### WHAT YOU HAVE TO DO
Every entry below is to be copied exactly as written.

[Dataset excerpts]

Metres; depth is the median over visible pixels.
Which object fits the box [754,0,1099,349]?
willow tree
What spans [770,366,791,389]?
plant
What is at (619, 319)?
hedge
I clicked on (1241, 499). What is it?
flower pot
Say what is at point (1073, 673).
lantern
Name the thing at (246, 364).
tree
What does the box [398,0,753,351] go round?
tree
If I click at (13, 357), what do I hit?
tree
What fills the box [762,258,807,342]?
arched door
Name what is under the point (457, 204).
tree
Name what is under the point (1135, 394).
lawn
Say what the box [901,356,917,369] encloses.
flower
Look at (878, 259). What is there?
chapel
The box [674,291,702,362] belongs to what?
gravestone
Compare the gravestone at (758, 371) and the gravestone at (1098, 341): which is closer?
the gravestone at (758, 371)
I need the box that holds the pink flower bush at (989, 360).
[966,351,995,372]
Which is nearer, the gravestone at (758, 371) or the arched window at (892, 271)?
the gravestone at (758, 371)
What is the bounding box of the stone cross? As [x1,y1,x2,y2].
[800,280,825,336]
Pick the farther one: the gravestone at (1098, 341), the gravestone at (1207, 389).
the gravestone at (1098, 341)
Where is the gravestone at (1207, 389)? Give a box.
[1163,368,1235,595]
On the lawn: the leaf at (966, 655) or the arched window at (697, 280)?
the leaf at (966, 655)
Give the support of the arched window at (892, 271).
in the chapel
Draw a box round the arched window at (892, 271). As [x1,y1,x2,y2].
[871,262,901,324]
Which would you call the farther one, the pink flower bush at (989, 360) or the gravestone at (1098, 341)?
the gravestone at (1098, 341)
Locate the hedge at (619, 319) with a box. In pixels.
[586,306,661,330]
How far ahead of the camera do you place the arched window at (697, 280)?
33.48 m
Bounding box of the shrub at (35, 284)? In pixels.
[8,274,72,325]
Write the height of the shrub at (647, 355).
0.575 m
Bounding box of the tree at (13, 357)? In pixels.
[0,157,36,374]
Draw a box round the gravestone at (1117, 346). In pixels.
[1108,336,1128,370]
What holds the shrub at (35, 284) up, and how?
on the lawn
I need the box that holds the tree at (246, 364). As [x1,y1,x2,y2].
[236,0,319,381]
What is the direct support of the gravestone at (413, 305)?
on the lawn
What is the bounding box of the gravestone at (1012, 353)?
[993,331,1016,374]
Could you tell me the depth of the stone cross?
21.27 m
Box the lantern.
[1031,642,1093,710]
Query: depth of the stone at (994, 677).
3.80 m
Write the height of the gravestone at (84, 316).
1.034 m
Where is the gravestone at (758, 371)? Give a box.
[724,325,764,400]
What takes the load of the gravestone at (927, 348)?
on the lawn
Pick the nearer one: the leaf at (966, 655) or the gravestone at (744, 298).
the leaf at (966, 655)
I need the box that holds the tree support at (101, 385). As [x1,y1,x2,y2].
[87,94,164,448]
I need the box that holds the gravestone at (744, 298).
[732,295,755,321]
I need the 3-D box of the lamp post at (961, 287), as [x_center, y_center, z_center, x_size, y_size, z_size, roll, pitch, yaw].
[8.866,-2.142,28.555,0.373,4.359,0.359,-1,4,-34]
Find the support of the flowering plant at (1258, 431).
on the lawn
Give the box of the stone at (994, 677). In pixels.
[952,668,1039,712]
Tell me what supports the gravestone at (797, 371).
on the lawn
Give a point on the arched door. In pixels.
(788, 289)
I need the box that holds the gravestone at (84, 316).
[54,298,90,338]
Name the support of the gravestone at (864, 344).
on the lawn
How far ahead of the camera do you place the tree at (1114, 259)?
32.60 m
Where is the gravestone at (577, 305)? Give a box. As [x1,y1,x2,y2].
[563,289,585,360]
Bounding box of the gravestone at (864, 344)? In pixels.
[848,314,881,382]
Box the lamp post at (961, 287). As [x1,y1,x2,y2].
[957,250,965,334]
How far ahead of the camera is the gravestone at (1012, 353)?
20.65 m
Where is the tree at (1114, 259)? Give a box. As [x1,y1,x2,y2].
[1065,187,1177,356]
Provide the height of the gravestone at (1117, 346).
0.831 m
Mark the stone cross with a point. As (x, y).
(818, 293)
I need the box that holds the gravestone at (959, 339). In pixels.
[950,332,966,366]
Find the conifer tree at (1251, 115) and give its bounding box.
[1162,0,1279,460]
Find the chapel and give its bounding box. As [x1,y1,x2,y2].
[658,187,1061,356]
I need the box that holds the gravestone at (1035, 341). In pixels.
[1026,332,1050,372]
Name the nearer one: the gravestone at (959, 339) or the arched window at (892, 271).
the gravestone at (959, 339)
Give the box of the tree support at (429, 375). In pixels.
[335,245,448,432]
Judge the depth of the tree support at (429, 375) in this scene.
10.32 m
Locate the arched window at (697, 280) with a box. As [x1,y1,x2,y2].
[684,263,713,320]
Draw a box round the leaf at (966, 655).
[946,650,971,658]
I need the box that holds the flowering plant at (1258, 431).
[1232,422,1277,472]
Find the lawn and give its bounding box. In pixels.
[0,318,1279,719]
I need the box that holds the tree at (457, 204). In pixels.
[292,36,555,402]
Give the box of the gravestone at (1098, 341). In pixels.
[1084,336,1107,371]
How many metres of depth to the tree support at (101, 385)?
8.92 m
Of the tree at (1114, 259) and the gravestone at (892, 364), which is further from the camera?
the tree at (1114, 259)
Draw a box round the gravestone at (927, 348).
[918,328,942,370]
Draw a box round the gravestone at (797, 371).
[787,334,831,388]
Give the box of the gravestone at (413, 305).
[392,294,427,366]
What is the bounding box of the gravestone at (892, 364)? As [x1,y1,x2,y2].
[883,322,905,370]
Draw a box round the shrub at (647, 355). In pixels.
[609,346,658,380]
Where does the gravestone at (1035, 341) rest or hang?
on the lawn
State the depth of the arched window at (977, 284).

### YOUR SOLUTION
Metres; depth is the median over visible pixels.
Which object fits the box [754,0,1099,349]?
willow tree
What spans [770,366,791,389]?
plant
What is at (619, 319)?
hedge
I clicked on (1241, 499). What is it?
flower pot
Say what is at point (1073, 673).
lantern
Name the thing at (246, 364).
tree
What does the box [398,0,753,351] go round?
tree
If I click at (13, 357), what do I hit?
tree
What fills the box [762,258,807,342]?
arched door
Name what is under the point (457, 204).
tree
Name what is under the point (1135, 394).
lawn
Say what the box [901,356,917,369] encloses.
flower
Look at (878, 259). What is there?
chapel
The box [674,291,702,362] belongs to what?
gravestone
Compare the gravestone at (758, 371) and the gravestone at (1098, 341): which is closer?
the gravestone at (758, 371)
I need the box that holds the pink flower bush at (989, 360).
[966,351,995,372]
Which is nearer, the gravestone at (758, 371) or the arched window at (892, 271)?
the gravestone at (758, 371)
What is the bounding box of the stone cross? As [x1,y1,x2,y2].
[800,280,825,336]
Pick the farther one: the gravestone at (1098, 341), the gravestone at (1207, 389).
the gravestone at (1098, 341)
Where is the gravestone at (1207, 389)? Give a box.
[1163,368,1235,595]
On the lawn: the leaf at (966, 655) or the arched window at (697, 280)?
the leaf at (966, 655)
Give the support of the arched window at (892, 271).
in the chapel
Draw a box round the arched window at (892, 271). As [x1,y1,x2,y2].
[871,262,901,324]
Which would you call the farther one, the pink flower bush at (989, 360) or the gravestone at (1098, 341)?
the gravestone at (1098, 341)
Locate the hedge at (619, 319) with a box. In pixels.
[586,306,661,330]
How far ahead of the camera do you place the arched window at (697, 280)?
33.48 m
Bounding box of the shrub at (35, 284)? In pixels.
[8,274,72,325]
Write the height of the shrub at (647, 355).
0.575 m
Bounding box of the tree at (13, 357)? In pixels.
[0,157,36,374]
Draw a box round the gravestone at (1117, 346). In pixels.
[1108,336,1128,370]
What holds the shrub at (35, 284) up, and how?
on the lawn
I need the box that holds the tree at (246, 364). As [x1,y1,x2,y2].
[236,0,319,381]
What is the direct support of the gravestone at (413, 305)?
on the lawn
What is the bounding box of the gravestone at (1012, 353)?
[993,331,1016,374]
Could you tell me the depth of the stone cross?
21.27 m
Box the lantern.
[1031,642,1093,710]
Query: depth of the stone at (994, 677).
3.80 m
Write the height of the gravestone at (84, 316).
1.034 m
Where is the gravestone at (758, 371)? Give a box.
[724,325,764,400]
What takes the load of the gravestone at (927, 348)?
on the lawn
Pick the nearer one: the leaf at (966, 655) or the gravestone at (744, 298).
the leaf at (966, 655)
I need the box that holds the tree support at (101, 385). As [x1,y1,x2,y2].
[87,94,164,448]
I need the box that holds the gravestone at (744, 298).
[732,295,755,321]
I need the 3-D box of the lamp post at (961, 287), as [x_center, y_center, z_center, x_size, y_size, z_size, roll, pitch, yaw].
[8.866,-2.142,28.555,0.373,4.359,0.359,-1,4,-34]
Find the support of the flowering plant at (1258, 431).
on the lawn
Give the box of the stone at (994, 677). In pixels.
[952,668,1039,712]
Tell me what supports the gravestone at (797, 371).
on the lawn
Give a point on the arched door. In pixels.
(788, 289)
I need the box that holds the gravestone at (84, 316).
[54,298,90,338]
Name the support of the gravestone at (864, 344).
on the lawn
How far ahead of the camera do you place the tree at (1114, 259)?
32.60 m
Where is the gravestone at (577, 305)? Give a box. As [x1,y1,x2,y2].
[563,289,585,360]
Bounding box of the gravestone at (864, 344)? In pixels.
[848,314,881,382]
Box the lamp post at (961, 287). As [x1,y1,x2,y2].
[957,250,965,334]
How far ahead of the camera is the gravestone at (1012, 353)?
20.65 m
Where is the tree at (1114, 259)? Give a box. As [x1,y1,x2,y2].
[1065,187,1177,356]
Provide the height of the gravestone at (1117, 346).
0.831 m
Mark the stone cross with a point. As (x, y).
(818, 293)
I need the box that holds the gravestone at (959, 339). In pixels.
[950,332,966,366]
Find the conifer tree at (1251, 115) and give its bounding box.
[1162,0,1279,460]
Find the chapel and give its bounding box. As [x1,y1,x2,y2].
[658,187,1061,356]
I need the box that holds the gravestone at (1035, 341). In pixels.
[1026,332,1050,372]
Name the nearer one: the gravestone at (959, 339) or the arched window at (892, 271).
the gravestone at (959, 339)
Give the box of the tree support at (429, 375). In pixels.
[335,245,448,432]
Judge the depth of the tree support at (429, 375) in this scene.
10.32 m
Locate the arched window at (697, 280) with a box. As [x1,y1,x2,y2].
[684,263,713,320]
Draw a box round the leaf at (966, 655).
[946,650,971,658]
I need the box that holds the flowering plant at (1258, 431).
[1232,422,1277,472]
Find the lawn and give its bounding box. In pixels.
[0,318,1279,719]
I need the box that holds the tree at (457, 204). In pixels.
[292,36,555,402]
Give the box of the gravestone at (1098, 341). In pixels.
[1084,336,1107,371]
How many metres of depth to the tree support at (101, 385)?
8.92 m
Of the tree at (1114, 259) and the gravestone at (892, 364), which is further from the camera?
the tree at (1114, 259)
Draw a box round the gravestone at (927, 348).
[918,328,942,370]
Draw a box round the gravestone at (797, 371).
[787,334,831,388]
Give the box of the gravestone at (413, 305).
[392,294,427,366]
What is the bounding box of the gravestone at (892, 364)? As [x1,y1,x2,y2].
[883,322,905,370]
Draw a box round the shrub at (647, 355). In pixels.
[609,346,658,380]
Where does the gravestone at (1035, 341) rest or hang?
on the lawn
State the depth of the arched window at (977, 284).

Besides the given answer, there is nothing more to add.